ALPP will offer an online, remotely-proctored CLC exam starting this week

The LCTC course combines up-to-date high level evidence, counseling training, policy and practice.

“I have learned so much already that medical school, 20 years of practicing and nursing four babies never taught me. (I am only in the second section!)” one participant shares. 

Another participant shares: “I was extremely happy with this course, as it was taught in a way that was inclusive, free of bias, and with much knowledge. In addition, the evidence that was provided was exceptional. Though I was not able to do this course in person, the instructors created a course that was not only highly educational, but also enjoyable. Thank you again to all that made this course happen.”

Photo by Charles Deluvio on Unsplash

The online LCTC is a self-paced online course presented in an engaging and energetic format through videos, self-check questions and competency verification and twice-weekly office hours with faculty to answer additional questions for online participants. 

“I am truly enjoying the format of this course and it definitely helps that you are all so entertaining and fun! I feel like I am sitting in your living room and you are telling me everything you know and it is quite lovely!” on participant exclaims.

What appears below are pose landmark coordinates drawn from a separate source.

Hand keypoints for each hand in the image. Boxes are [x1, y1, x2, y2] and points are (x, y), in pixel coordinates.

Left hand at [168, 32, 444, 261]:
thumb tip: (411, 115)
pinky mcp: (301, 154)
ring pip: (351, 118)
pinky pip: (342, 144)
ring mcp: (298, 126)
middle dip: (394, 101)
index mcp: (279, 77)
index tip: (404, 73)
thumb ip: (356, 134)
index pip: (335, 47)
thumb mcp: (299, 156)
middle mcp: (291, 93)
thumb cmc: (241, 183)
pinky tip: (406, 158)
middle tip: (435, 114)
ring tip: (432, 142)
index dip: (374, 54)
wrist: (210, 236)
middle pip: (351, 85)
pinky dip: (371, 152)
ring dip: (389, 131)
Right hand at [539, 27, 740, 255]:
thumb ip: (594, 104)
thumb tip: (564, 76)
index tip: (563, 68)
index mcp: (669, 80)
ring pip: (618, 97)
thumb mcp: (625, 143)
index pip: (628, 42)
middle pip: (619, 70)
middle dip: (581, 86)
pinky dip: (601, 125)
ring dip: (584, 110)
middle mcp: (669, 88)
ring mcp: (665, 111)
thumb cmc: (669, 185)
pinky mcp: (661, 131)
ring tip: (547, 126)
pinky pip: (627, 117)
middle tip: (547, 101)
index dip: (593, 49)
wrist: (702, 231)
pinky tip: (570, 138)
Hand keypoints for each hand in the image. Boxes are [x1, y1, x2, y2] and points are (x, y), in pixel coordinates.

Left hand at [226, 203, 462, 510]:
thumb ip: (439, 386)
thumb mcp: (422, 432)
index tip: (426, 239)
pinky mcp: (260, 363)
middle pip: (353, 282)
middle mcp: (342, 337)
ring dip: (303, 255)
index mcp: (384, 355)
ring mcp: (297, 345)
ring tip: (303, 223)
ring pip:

The course should take 52 hours to complete (just like the in-person version).

“I’m so impressed with our participants. They are working on the course when they get back from a long day working in the hospital or in between their kids online school zoom meetings. They are finding ways to grow and learn, even with this new ‘normal’ we are all experiencing,” according to Healthy Children Project faculty Kajsa Brimdyr.

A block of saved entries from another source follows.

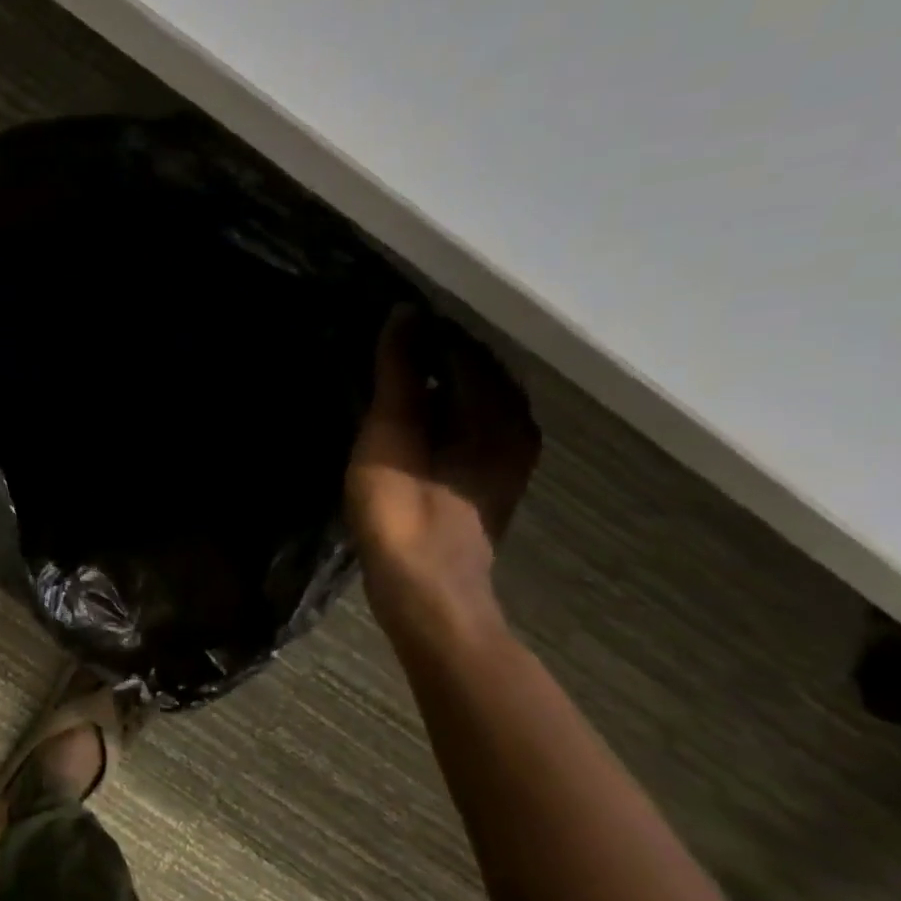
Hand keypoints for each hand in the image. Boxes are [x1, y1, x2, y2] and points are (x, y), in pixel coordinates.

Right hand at [345, 307, 540, 640]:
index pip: (464, 348)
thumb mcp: (393, 433)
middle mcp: (515, 426)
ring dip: (435, 382)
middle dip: (434, 353)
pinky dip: (439, 410)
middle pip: (474, 372)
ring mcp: (504, 456)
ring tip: (390, 371)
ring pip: (471, 400)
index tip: (387, 318)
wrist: (423, 587)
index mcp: (500, 411)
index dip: (427, 330)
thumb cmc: (404, 509)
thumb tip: (404, 312)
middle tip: (384, 341)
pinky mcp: (485, 480)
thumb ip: (400, 373)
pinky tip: (407, 415)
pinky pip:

Offering the LCTC online has produced some unexpected benefits like accessibility. 

“I love that we are able to offer this to those who need the flexibility of online learning, those who may not be able to get five days off in a row can take this course on their own time, in a way that works for busy lives and schedules,” says Brimdyr.

“I enjoyed the teaching methods utilized and enjoyed the ability to work on training while having the ability to pause and do other duties for my employment as well,” another participant attests.

What’s more, faculty has gotten creative about how to best replicate the face-to-face experience. 

“The office hours are a popular aspect of the new online class,” says Healthy Children Project’s Anna Blair. “Karin and I have had a great time getting to know the participants and help them think about how to integrate the new information into their practice. It’s really fun. My dog, Sandy, occasionally joins us and I love seeing all the faces (and participants’ babies and dogs) on the screen during the office hours.” 

Blair continues, “It is so nice to connect with the participants who are going through this journey.” 

Participants have also shared that one of their favorite parts of the course is  the virtual office hours with faculty. 

“It is really helpful hearing some of the questions and answers people are asking/getting,” one explains. 

Participants can email questions in advance or ask questions during the office hours in the chat feature of the program. In the absence of in-person learning, this feature replicates the value of hearing others’ questions. Each office hour section is logged and labeled by topic so that students can revisit and review the questions at their convenience. 

Photo by Richard Jaimes on Unsplash

“We kept thinking about the phrase ‘Laurus crescit in arduis’ –Laurel grows in steep and difficult places,” Cadwell begins. “Not only have we seen amazing stories of resilience in the news and with our friends, our team at Healthy Children has been focused on making a difference in the world. We all have, and need, the opportunity to bloom. Learning together, we can share our experiences and knowledge. We have loved hearing from our participants during the course – their ideas, experiences and future plans. We all can work together to make a difference for breastfeeding families.”